◆ **Input**:
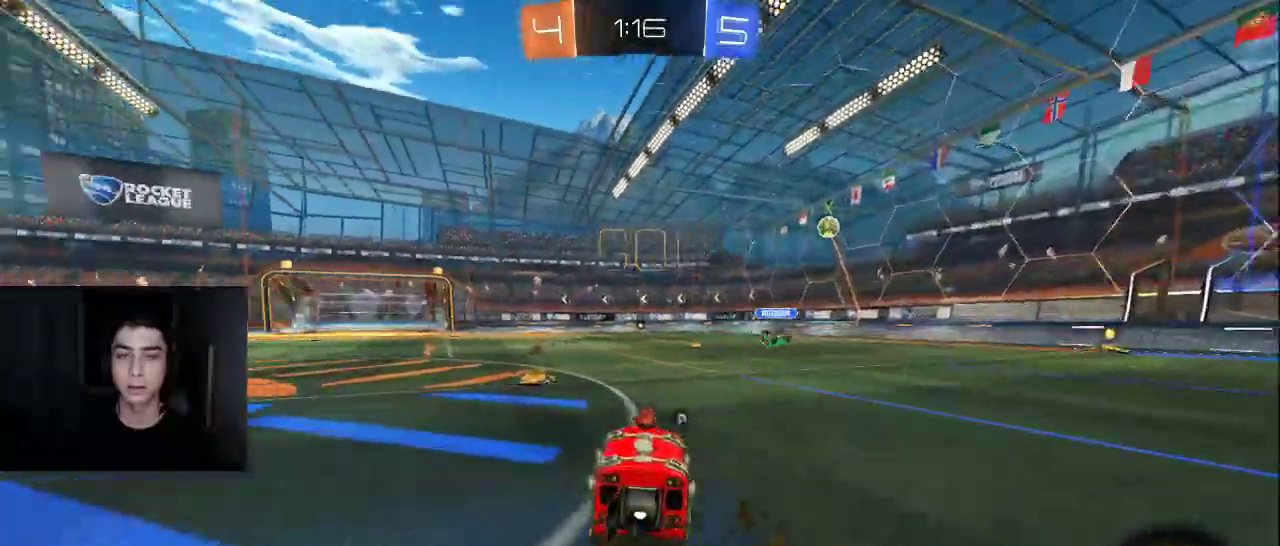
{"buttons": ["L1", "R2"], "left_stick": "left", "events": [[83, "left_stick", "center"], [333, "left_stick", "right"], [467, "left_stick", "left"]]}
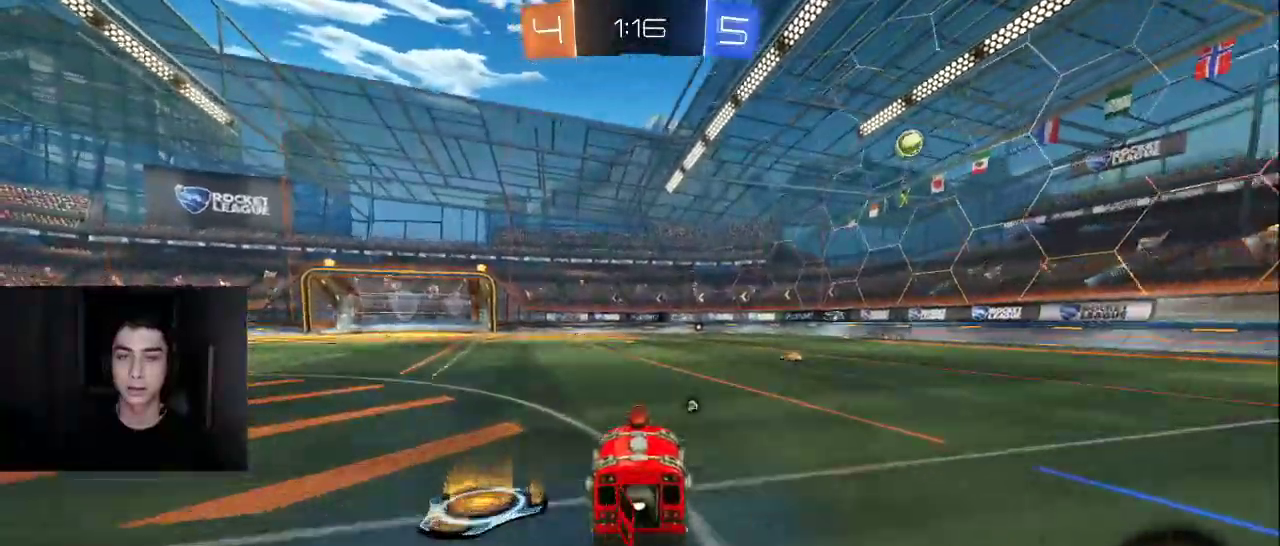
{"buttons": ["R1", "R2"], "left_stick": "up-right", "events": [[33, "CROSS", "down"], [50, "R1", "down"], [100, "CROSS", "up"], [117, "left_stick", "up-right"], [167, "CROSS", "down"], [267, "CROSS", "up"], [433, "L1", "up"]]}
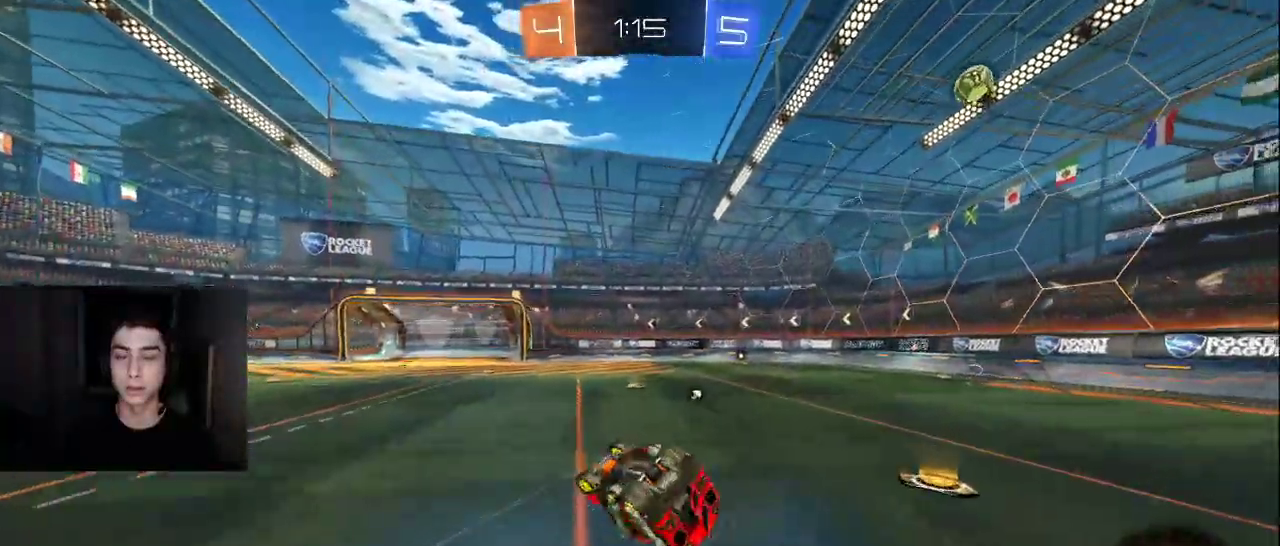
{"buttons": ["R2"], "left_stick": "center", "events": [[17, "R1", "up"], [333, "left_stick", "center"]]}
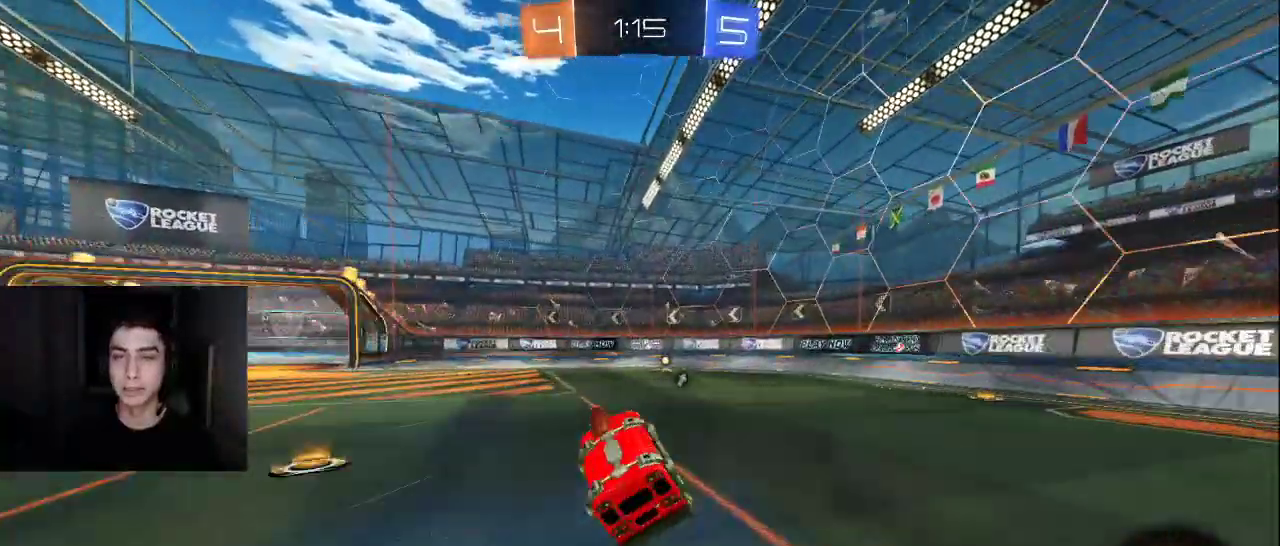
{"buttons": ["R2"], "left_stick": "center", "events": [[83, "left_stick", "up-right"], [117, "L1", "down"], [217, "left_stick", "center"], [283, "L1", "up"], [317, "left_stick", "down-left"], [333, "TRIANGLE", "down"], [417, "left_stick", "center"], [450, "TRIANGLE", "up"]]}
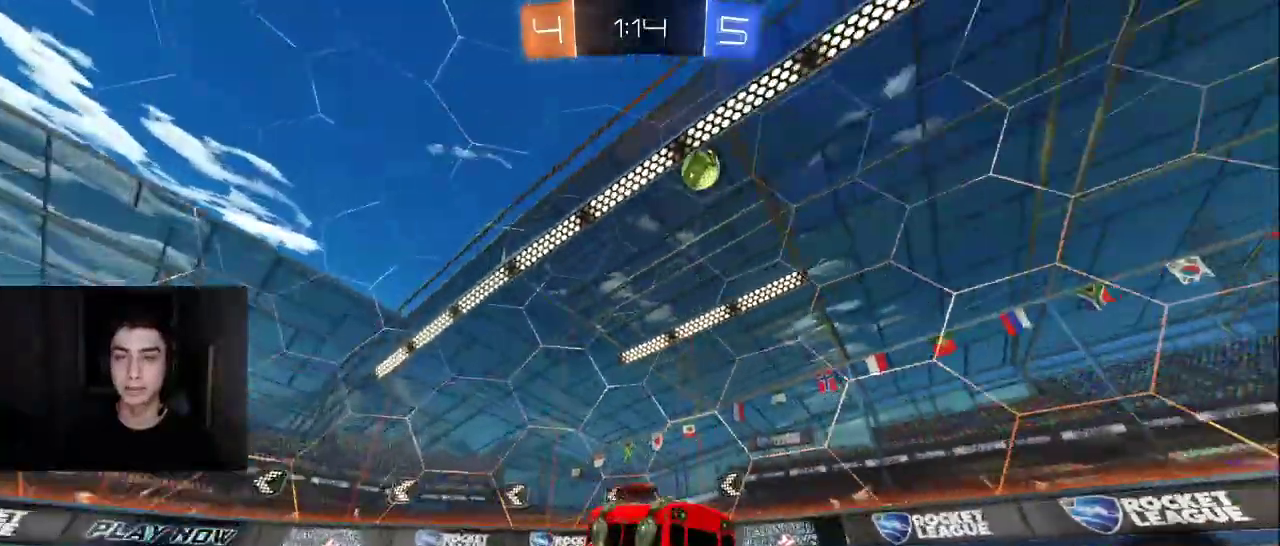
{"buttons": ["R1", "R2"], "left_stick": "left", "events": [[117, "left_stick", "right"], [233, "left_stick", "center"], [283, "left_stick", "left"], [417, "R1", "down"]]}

◆ **Task details**:
Type the listing above out again exactly, and omit all pictures.

◆ **Task answer**:
{"buttons": ["L1", "R2"], "left_stick": "left", "events": [[83, "left_stick", "center"], [333, "left_stick", "right"], [467, "left_stick", "left"]]}
{"buttons": ["R1", "R2"], "left_stick": "up-right", "events": [[33, "CROSS", "down"], [50, "R1", "down"], [100, "CROSS", "up"], [117, "left_stick", "up-right"], [167, "CROSS", "down"], [267, "CROSS", "up"], [433, "L1", "up"]]}
{"buttons": ["R2"], "left_stick": "center", "events": [[17, "R1", "up"], [333, "left_stick", "center"]]}
{"buttons": ["R2"], "left_stick": "center", "events": [[83, "left_stick", "up-right"], [117, "L1", "down"], [217, "left_stick", "center"], [283, "L1", "up"], [317, "left_stick", "down-left"], [333, "TRIANGLE", "down"], [417, "left_stick", "center"], [450, "TRIANGLE", "up"]]}
{"buttons": ["R1", "R2"], "left_stick": "left", "events": [[117, "left_stick", "right"], [233, "left_stick", "center"], [283, "left_stick", "left"], [417, "R1", "down"]]}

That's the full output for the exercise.